TF: I go after a story with as much an understanding of it as I can. Invariably, the situation changes on the ground and I do my best to document that, adding to the story or creating a new one if necessary.
The process entails a lot of research in advance, spending as much time as I can with my subjects and trying to immerse myself as completely as I can. This usually involves a lot of discomfort, illness, injury and trauma.
Tim (left) with RYP.
IW: How'd you get linked up with Robert Young Pelton and what's it like working with him?
TF: I've been in contact with RYP since he was booted off a Facebook group page — The Vulture Club — dedicated to the expat journo and aid worker community. I watched an exchanged with him and the group's founder who, to be honest, had become a bit of a fascist. When Robert got banned, I thought, "Hey, this guy is the granddaddy of this stuff, a treasure trove of experience and probably the most valuable source of information for people who are heading into dangerous places." I picked a fight with the admin, got booted and, the next day, founded the New Vulture Club and pretty much the whole population, including RYP defected over.
Robert and I struck up an online friendship and dialogue and started conspiring. We agreed we should get in on a project together and I started flogging the idea to Rocco at Vice. When South Sudan lit off in December, I started hounding Rocco and Robert got Machot in line. We knew we had something big and set off to do it. We didn't know Vice would run so big on this, and we were busy working on this as a chapter in a much bigger story. Stay tuned for that.
Travelling and working with Robert was quite easy and I enjoyed it immensely. He's an old hand and it was refreshing to spend some time in the field with someone who has a sense of humor, while still being intensely focused on the subject.
Now, there's an interesting thread lighting up on Twitter as to whether my portraits of the White Army, "somehow glamourize and legitimize their violence." My position is that portraits are simply pictures. The viewer will see what they want to see and interpret them in the way they want to.

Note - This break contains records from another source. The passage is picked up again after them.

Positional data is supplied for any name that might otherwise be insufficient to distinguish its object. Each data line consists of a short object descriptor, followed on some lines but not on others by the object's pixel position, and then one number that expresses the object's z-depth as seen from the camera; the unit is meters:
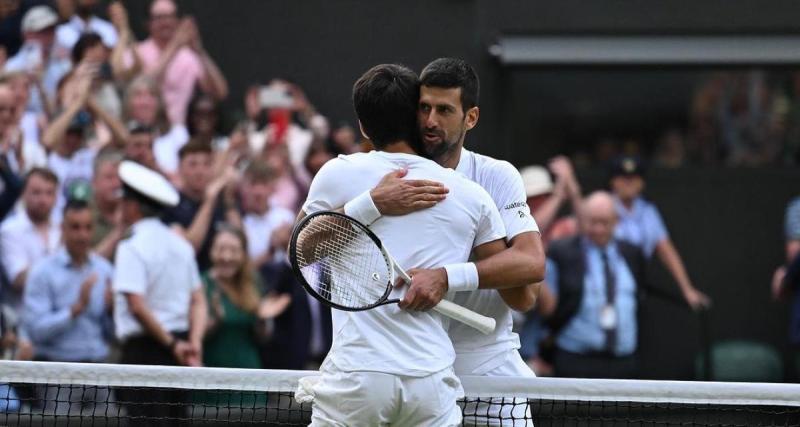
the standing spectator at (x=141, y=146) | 19.42
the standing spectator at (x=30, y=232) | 18.25
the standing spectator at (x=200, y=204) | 18.89
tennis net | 10.34
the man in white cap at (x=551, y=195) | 20.89
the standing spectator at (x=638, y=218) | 21.78
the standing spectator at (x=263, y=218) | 19.67
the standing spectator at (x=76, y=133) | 19.91
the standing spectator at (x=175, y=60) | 21.86
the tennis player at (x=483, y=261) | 8.98
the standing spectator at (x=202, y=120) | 21.75
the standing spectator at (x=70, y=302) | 17.44
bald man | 19.52
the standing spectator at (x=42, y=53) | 20.94
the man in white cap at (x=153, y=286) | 16.86
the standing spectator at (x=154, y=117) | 20.70
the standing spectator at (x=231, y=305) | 17.84
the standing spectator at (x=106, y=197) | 19.09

IW: At any point, did you fear for your life?
TF: Again, I don't want to sound macho, but I haven't feared for my life in a long time. I think it may have to do with knowing the warning signs. On this trip, the only time I got a bad feeling was right after the White Army had sacked Malakal. There was the possibility of Ugandan gunships coming in and catching them all grouped together and that made me a little nervous.

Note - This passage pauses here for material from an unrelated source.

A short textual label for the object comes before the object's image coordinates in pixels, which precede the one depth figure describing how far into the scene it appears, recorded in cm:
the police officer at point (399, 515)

IW: How'd you piss off Machot so bad?
TF: I think he was pissed to begin with. We had a daily fight, I think it had to do with his feeling uncomfortable. He really is stuck between worlds. At one point, I realized I had spent much more of my life in his native Africa than he had. He got us into a series of shitty and shittier deals and I spoke up a few times. I think he looked at me as a person to pin his frustration on. He became increasingly frustrated that I was documenting the whole thing. To be fair, he went off on Robert as much, if not more than me.
IW: What stays on the edit room floor?
TF: Mostly the stuff that Western audiences don't want to see. The real snuff stuff, the unpalatable gore. It's a strange thing to say, but there is palatable and unpalatable gore when it comes to the audience.
IW: Is being there as gut wrenching as it looks?
TF: To do this work, it's necessary to separate yourself from the subject matter. It's normal human nature to cry, throw up and run away from images like this. If a photographer does that, the images won't be captured.
For me, the easiest way I can describe it is like a light switch. I turn it off, then work. At some point, that switch has to come back on in order to have a normal life and family. I feel obligated to document what I see because I'm able to.
"Life and Death," Tim's exhibition of the White Army portraits opens at the Ricco/Maresca Gallery in Chelsea, New York on July 10.